Solu darbelerle ezen şeye biz Kemalizm değil, emperyalist kapitalizm diyoruz. Türkiye’de eskiden sosyalist olup da şimdi postmodernist liberal, kimlikçi, anarko-nihilist, Kürt milliyetçisi, acayip derecede “demokrat” vs olan herkes Kemalizm’in kabuğunu kırıp kanat çırparak işe başladı, işbirlikçiliğe aday birer civciv olarak korunup kollandı ve ödüllendirildi. Demek ki burada bir kriter var. Kemalizm’in gerisine düştüğünüz zaman kendinizi emperyalizmin yanında, her türlü işbirlikçinin içinde buluyorsunuz.

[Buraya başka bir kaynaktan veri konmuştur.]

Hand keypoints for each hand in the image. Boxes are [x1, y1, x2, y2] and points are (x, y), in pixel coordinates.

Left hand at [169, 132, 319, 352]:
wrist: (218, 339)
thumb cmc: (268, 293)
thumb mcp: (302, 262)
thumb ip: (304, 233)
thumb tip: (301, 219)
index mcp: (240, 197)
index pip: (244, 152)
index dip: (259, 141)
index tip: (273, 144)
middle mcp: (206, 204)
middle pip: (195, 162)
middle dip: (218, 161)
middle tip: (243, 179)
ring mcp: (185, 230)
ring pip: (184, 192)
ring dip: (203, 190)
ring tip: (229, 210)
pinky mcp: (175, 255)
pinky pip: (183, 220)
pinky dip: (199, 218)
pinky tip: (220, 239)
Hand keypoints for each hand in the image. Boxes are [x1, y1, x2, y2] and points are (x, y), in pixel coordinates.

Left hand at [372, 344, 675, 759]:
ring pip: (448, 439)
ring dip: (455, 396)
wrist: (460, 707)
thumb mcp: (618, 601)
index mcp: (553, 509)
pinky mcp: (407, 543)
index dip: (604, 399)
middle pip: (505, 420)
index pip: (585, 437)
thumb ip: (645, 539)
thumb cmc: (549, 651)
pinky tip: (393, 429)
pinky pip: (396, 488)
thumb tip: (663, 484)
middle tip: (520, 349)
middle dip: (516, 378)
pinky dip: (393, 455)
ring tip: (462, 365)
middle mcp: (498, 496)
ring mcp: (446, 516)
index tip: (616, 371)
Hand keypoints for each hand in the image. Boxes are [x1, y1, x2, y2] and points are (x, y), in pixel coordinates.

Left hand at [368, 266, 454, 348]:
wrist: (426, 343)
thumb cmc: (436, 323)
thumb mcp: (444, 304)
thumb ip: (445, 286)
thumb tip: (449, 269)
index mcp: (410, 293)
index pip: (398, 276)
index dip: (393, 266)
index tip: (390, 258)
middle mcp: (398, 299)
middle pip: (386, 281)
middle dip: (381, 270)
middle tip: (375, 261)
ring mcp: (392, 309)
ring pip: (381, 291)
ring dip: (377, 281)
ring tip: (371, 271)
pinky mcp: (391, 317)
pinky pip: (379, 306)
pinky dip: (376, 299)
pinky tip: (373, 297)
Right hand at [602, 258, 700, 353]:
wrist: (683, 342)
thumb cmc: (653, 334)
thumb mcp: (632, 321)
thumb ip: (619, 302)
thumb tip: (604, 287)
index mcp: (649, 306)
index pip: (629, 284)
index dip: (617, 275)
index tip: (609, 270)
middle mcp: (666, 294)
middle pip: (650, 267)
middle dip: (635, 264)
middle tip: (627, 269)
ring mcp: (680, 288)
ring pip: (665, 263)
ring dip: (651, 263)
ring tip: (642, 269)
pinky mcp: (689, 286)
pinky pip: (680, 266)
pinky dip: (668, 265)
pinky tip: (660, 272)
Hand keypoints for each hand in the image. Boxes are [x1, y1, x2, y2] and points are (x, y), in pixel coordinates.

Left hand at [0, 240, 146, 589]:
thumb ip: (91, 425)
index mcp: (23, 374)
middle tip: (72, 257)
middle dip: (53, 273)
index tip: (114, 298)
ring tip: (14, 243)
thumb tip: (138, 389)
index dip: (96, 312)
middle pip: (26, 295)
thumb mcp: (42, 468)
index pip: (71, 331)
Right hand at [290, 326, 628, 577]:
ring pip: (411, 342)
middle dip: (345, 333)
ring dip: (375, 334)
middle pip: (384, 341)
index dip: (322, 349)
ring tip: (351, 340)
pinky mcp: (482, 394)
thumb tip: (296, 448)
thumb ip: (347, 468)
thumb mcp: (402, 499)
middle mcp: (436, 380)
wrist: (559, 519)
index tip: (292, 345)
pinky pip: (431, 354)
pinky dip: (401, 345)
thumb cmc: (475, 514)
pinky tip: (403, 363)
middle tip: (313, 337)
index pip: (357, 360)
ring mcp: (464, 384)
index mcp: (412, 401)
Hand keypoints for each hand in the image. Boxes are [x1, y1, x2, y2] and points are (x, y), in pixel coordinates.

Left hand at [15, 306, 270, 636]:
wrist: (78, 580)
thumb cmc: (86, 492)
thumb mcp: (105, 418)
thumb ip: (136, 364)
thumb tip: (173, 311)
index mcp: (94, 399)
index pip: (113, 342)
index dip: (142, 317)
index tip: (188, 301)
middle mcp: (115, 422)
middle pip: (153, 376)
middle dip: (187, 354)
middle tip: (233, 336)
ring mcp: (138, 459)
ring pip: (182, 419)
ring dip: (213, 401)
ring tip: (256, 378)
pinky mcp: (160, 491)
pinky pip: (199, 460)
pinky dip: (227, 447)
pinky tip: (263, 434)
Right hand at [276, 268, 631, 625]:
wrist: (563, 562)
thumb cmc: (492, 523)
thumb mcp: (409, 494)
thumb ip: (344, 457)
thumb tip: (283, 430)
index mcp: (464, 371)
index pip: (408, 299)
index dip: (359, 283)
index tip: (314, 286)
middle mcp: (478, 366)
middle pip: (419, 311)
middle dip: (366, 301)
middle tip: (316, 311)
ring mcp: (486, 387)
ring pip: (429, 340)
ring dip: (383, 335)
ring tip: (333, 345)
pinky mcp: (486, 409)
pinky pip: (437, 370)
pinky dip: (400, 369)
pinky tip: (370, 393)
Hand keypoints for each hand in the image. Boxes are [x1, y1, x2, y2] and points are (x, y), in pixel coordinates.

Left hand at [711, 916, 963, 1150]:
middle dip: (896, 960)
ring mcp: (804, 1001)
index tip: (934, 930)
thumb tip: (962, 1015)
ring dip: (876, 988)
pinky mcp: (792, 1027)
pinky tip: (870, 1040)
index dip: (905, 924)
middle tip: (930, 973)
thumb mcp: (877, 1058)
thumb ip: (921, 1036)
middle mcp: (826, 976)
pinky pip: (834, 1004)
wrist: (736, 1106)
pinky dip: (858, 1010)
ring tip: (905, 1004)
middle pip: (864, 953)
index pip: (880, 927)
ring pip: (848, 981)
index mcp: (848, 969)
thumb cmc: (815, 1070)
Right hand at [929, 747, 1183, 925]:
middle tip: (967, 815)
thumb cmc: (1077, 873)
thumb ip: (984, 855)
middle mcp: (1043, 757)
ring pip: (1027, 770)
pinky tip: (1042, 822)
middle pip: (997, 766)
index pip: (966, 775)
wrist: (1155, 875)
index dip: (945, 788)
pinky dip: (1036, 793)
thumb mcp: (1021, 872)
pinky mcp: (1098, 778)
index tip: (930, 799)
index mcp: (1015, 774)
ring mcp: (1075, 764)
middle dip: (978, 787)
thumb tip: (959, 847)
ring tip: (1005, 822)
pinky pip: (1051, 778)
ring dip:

Modaya kapılarak Kemalizm’i tarif etmeyi bırakın da bir sosyalizm tarifi yapın bakalım, ne diyeceksiniz? Dünyanın bütün sosyalistleri ve bütün işçi sınıfları, tarihin her döneminde, burjuvazinin işbirliği yaptığı ya da tüydüğü yerde kendi yurtlarını, kendi misak-ı millilerini emperyalizme ve her türlü işgalciye karşı savunmuşlardır. Tek bir istisnası yoktur. Haziran Ayaklanması da özünde işbirlikçi gericiliğe karşı ulusalcı bir ayaklanmadır; o sırada iktidarı korkutan sol sloganlar değil, genç Mustafa Kemal’in resimleri ve askerleriydi. İçi boş kabukmuş! Hani derler ya, civciv yumurtadan çıkmış, kabuğunu beğenmemiş...
Haziran Ayaklanması’nın potansiyelini parçalayan, HDP’den ve onun gündeminden kendisini ayıramayan sosyalist sol olmuştur.
Neyse... Özetle, bir türlü sol liberal, postmodernist, kimlikçi entelektüel gibi bir şey, hatta anti-Kemalist bir “demokrat” bile olamadım. Onu söyleyecektim, konu dağıldı biraz... Olacak o kadar.